Authorities eventually traced the missing Bitcoin and linked the theft to Zhang, leading to one of the most significant criminal sentences handed down in China for a cryptocurrency-related crime. The severity of the punishment reflects not only the value of the stolen assets but also the court’s willingness to treat Bitcoin theft in the same legal category as the theft of traditional property.
The most consequential aspect of the case, however, was the prosecution’s successful argument that Bitcoin qualifies as “property” under Chinese criminal law. By accepting that interpretation, the court reinforced an increasingly consistent legal position emerging from Chinese jurisprudence: while cryptocurrency trading platforms, mining operations, and financial services remain heavily restricted, individuals can still possess legally recognized ownership rights over digital assets.
This distinction has become increasingly important as courts around the world grapple with how to classify cryptocurrencies. Similar debates have played out in jurisdictions ranging from the United States and the European Union to Singapore and Hong Kong, where regulators continue to refine the balance between investor protection, market oversight, and technological innovation. China’s latest ruling suggests that even some of the world’s most restrictive crypto environments are adapting traditional property laws to accommodate digital assets.
The decision does not signal any softening of Beijing’s broader anti-crypto stance. Cryptocurrency exchanges remain banned, and financial institutions are prohibited from offering crypto-related services. Yet the ruling demonstrates that Chinese courts are increasingly separating ownership rights from commercial activity restrictions, creating a more nuanced legal framework than many outside observers assume.
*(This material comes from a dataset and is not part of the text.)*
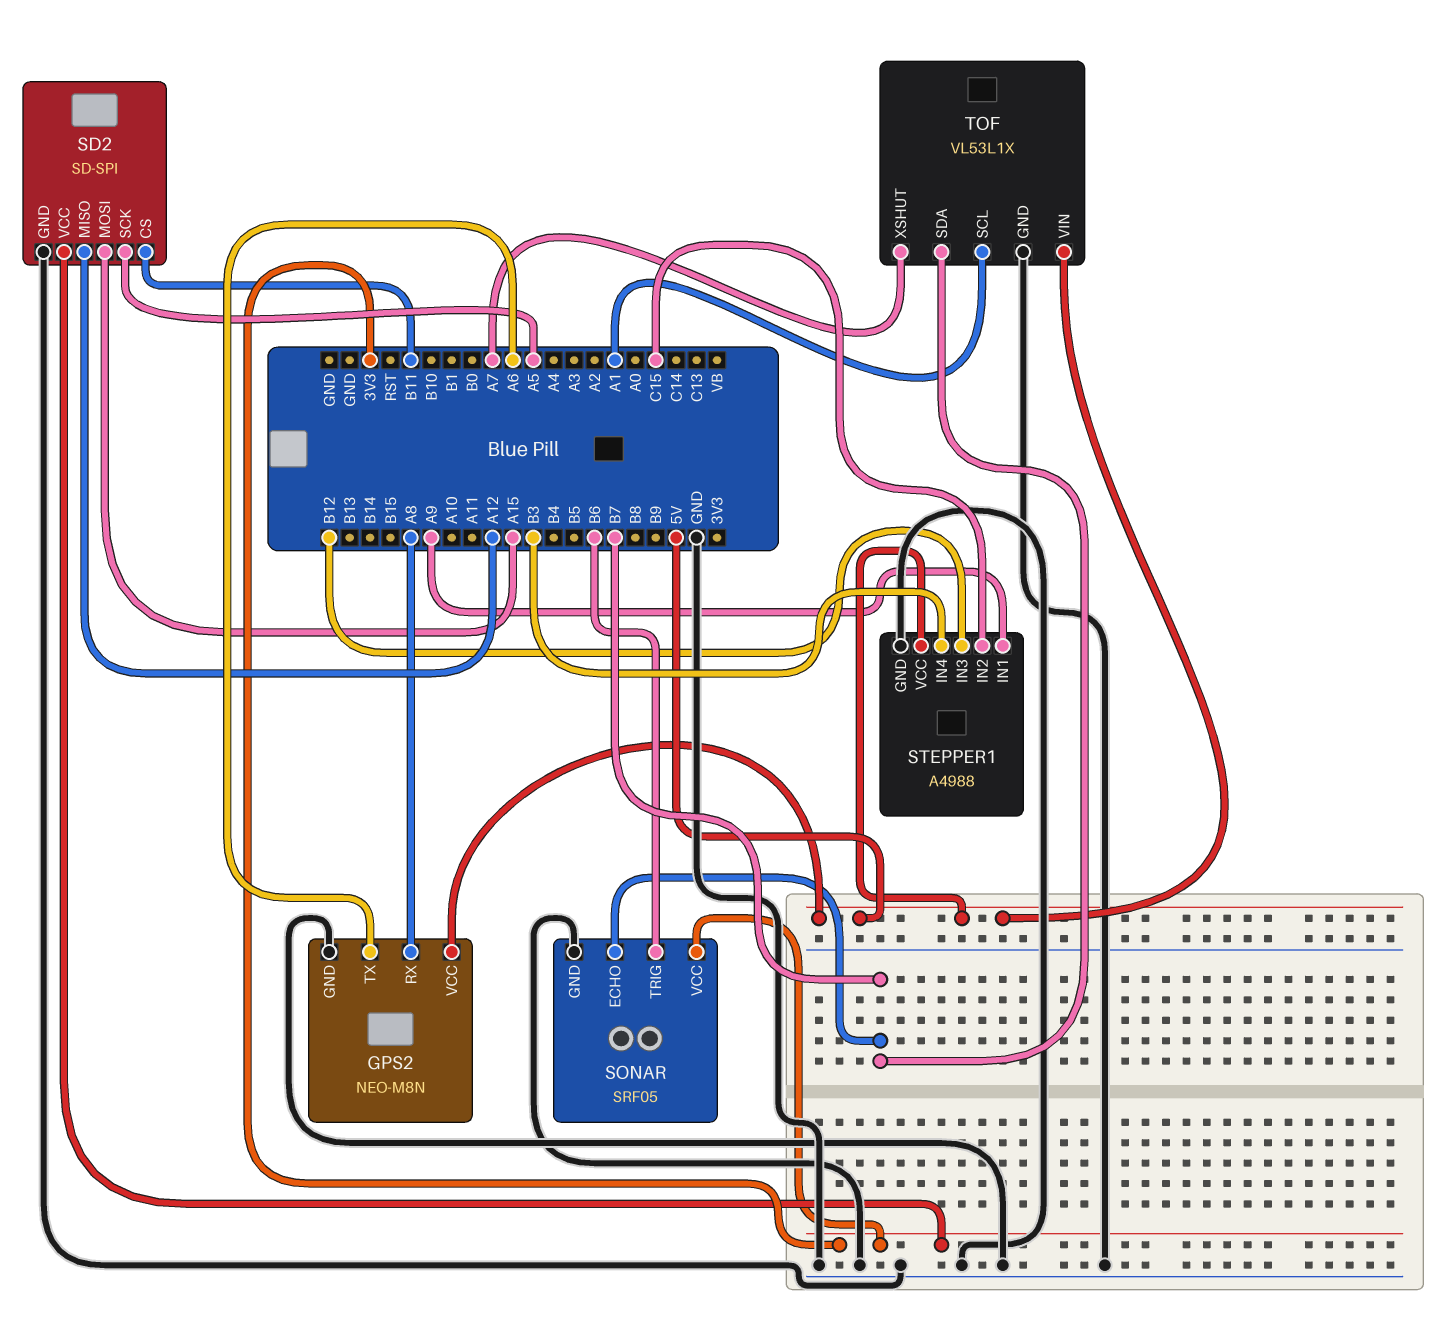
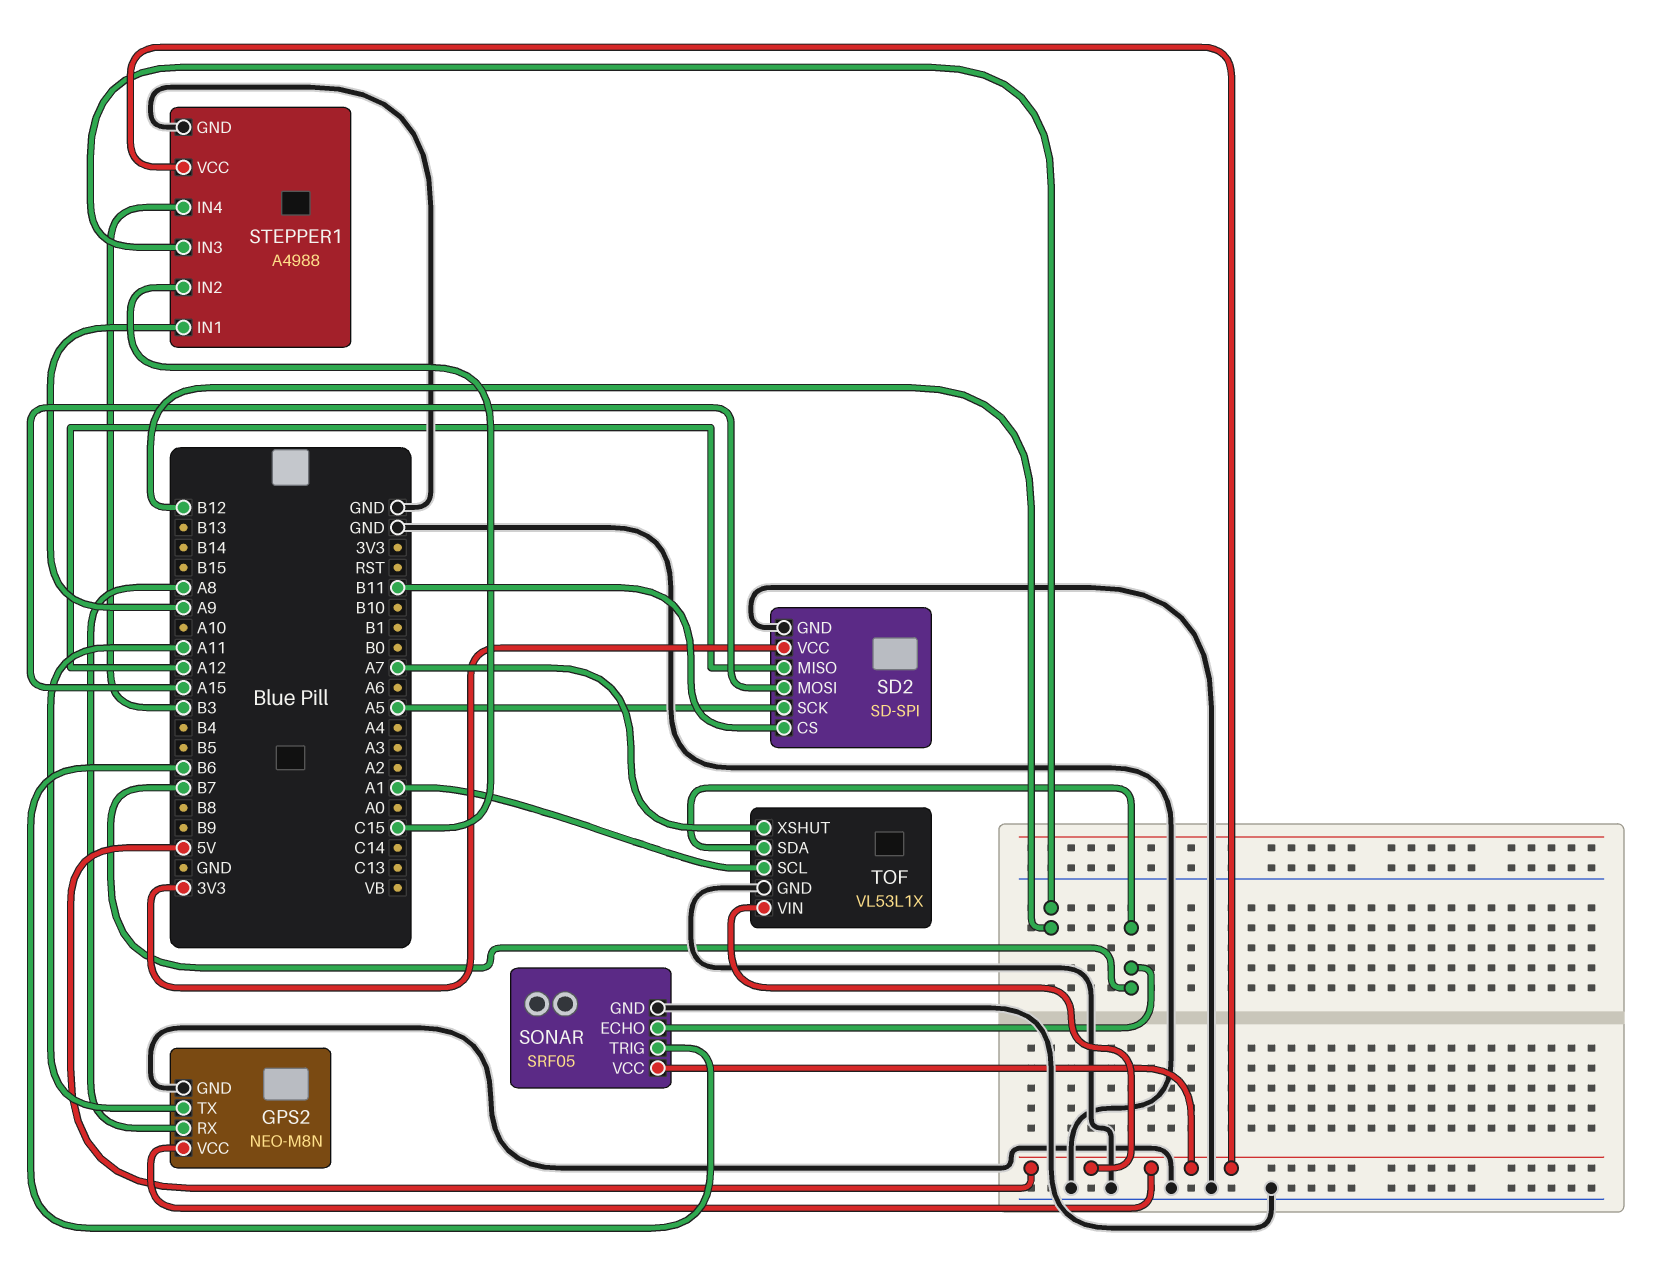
GPS2 pin TX: A6 -> A11
SONAR pin VCC: 3V3 -> 5V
For investors, the case delivers a lesson that transcends China’s borders. The theft was not the result of sophisticated malware, blockchain vulnerabilities, or advanced cyberattacks. Instead, it stemmed from a compromised recovery phrase—arguably the most basic security component in self-custodied digital assets. As Bitcoin adoption expands globally, the weakest link often remains human behavior rather than technology itself.
The broader takeaway may be one of crypto’s most intriguing contradictions: even governments that restrict digital asset markets are finding it increasingly difficult to deny that cryptocurrencies represent real property with real economic value. The question facing regulators is no longer whether Bitcoin has value—it is how legal systems will continue adapting as digital assets become an increasingly permanent part of the global financial landscape.